Ambisi Pembangunan: Prabowo Akan Tarik Utang Rp 781,87 Triliun di Tahun 2026

Pemerintahan Presiden terpilih Prabowo Subianto berencana mengambil pinjaman baru sebesar Rp 781,87 triliun pada tahun 2026. Langkah ini dipastikan akan dilakukan dengan prinsip kehati-hatian, dengan fokus utama pada pembiayaan yang inovatif dan berkelanjutan.

Menurut dokumen Nota Keuangan RAPBN 2026, pendanaan utang ini akan diperoleh melalui penerbitan Surat Berharga Negara (SBN) dan penarikan pinjaman. APBN dirancang untuk menyeimbangkan antara merespons gejolak ekonomi dan mendukung agenda pembangunan nasional. Pemerintah meyakinkan bahwa APBN akan mampu mendanai program-program prioritas di tengah ketidakpastian ekonomi global.

Strategi pengelolaan utang tahun 2026 dirancang untuk mendukung agenda tersebut. Kebijakan anggaran yang ekspansif dipandang sebagai upaya meningkatkan kapasitas fiskal, sehingga APBN dapat berkontribusi pada pertumbuhan ekonomi dan pencapaian tujuan pembangunan.

Entri tersimpan

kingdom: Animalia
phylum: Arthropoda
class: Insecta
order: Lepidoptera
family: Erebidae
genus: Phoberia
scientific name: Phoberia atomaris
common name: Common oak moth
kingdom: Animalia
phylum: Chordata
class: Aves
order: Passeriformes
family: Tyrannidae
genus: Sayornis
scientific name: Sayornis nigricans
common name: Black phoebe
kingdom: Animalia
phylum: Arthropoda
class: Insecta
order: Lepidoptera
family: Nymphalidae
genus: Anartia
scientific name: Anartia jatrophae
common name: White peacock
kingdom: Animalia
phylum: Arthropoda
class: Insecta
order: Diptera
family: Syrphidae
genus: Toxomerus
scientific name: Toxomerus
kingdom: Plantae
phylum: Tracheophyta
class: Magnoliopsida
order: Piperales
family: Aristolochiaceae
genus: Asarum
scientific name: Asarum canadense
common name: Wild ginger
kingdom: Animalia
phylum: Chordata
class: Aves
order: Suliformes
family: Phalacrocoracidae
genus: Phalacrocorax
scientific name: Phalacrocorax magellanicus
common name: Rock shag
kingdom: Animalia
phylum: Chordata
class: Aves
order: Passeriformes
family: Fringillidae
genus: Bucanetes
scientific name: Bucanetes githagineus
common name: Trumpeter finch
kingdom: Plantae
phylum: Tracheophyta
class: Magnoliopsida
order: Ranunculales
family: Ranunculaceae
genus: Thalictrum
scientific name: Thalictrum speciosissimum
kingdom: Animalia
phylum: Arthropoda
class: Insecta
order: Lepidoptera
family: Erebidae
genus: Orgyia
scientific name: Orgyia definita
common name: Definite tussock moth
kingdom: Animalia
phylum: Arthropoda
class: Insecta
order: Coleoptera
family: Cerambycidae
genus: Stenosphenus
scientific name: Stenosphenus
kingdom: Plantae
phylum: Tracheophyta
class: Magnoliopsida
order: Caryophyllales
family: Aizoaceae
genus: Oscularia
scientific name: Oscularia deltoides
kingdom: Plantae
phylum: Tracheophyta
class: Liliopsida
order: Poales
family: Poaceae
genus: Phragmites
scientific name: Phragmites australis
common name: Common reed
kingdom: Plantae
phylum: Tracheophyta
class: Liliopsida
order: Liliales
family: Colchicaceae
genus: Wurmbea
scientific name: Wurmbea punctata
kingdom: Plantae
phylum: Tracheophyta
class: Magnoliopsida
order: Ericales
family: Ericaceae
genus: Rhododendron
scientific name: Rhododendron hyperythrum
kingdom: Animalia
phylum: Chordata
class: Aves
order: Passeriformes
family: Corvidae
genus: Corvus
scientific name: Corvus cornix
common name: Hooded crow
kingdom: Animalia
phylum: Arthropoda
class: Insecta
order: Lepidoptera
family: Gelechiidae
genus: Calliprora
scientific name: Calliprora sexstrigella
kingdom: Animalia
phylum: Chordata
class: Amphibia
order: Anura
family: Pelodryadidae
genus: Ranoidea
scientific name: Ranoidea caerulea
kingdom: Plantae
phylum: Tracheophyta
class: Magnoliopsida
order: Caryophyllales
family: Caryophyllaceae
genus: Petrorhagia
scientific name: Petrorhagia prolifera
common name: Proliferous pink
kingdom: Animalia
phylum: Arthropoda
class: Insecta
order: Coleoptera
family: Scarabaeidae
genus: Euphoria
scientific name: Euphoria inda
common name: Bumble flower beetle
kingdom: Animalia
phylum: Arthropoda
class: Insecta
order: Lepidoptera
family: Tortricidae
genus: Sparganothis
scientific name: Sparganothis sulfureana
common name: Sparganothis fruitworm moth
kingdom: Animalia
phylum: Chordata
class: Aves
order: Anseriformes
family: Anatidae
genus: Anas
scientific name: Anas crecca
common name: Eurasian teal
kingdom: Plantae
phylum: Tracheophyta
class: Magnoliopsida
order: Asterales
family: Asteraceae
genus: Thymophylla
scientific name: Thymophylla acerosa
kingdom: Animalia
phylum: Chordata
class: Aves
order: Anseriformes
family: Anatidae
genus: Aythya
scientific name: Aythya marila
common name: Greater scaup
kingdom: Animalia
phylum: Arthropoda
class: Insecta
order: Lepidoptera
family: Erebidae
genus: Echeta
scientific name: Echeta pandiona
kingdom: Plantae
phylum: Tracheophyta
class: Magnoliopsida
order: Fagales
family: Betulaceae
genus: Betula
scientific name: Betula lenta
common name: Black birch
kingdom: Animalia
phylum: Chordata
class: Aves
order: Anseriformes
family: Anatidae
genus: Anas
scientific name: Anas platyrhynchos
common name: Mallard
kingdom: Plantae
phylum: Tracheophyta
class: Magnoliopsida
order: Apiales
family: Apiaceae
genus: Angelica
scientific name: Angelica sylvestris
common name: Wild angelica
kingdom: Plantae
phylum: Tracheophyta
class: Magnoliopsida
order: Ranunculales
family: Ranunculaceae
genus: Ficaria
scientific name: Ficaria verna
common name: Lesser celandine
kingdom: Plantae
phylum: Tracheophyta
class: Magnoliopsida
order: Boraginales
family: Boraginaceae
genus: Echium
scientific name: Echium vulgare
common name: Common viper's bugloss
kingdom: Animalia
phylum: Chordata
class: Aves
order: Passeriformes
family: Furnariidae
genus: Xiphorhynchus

- **Tugas**: Tuliskan lanjutan teks tentang rencana utang pemerintah tahun 2026, dimulai tepat setelah kalimat terakhirnya.

- **Jawaban**:
Dalam lima tahun terakhir, pembiayaan utang mencatat angka Rp 870,5 triliun pada 2021, Rp 696 triliun pada 2022, Rp 404 triliun pada 2023, Rp 558,1 triliun pada 2024, dan outlook Rp 715,5 triliun pada 2025. Dengan rencana Rp 781,9 triliun pada 2026, angka ini menjadi yang tertinggi sejak tahun 2021, masa pandemi COVID-19 yang membutuhkan pendanaan besar. Pemerintah menegaskan pengelolaan utang akan dilakukan secara prudent, akuntabel, dan terkendali demi menjaga keberlanjutan fiskal.

Pemerintah berpegang pada tiga prinsip utama dalam pengelolaan utang. Pertama, akseleratif, yaitu memanfaatkan utang sebagai katalis percepatan pembangunan dan menjaga momentum pertumbuhan ekonomi. Kedua, efisien, dengan menekan biaya penerbitan utang seminimal mungkin melalui pengembangan pasar keuangan dan diversifikasi instrumen utang. Ketiga, seimbang, dengan menjaga portofolio utang yang optimal antara biaya minimal dan tingkat risiko yang dapat ditoleransi, demi mendukung keberlanjutan fiskal.

RAPBN 2026 memproyeksikan defisit sebesar Rp 638,8 triliun atau 2,48% terhadap Produk Domestik Bruto (PDB). Defisit ini terjadi karena belanja negara direncanakan mencapai Rp 3.786,5 triliun, melebihi pendapatan negara yang ditargetkan sebesar Rp 3.147,7 triliun.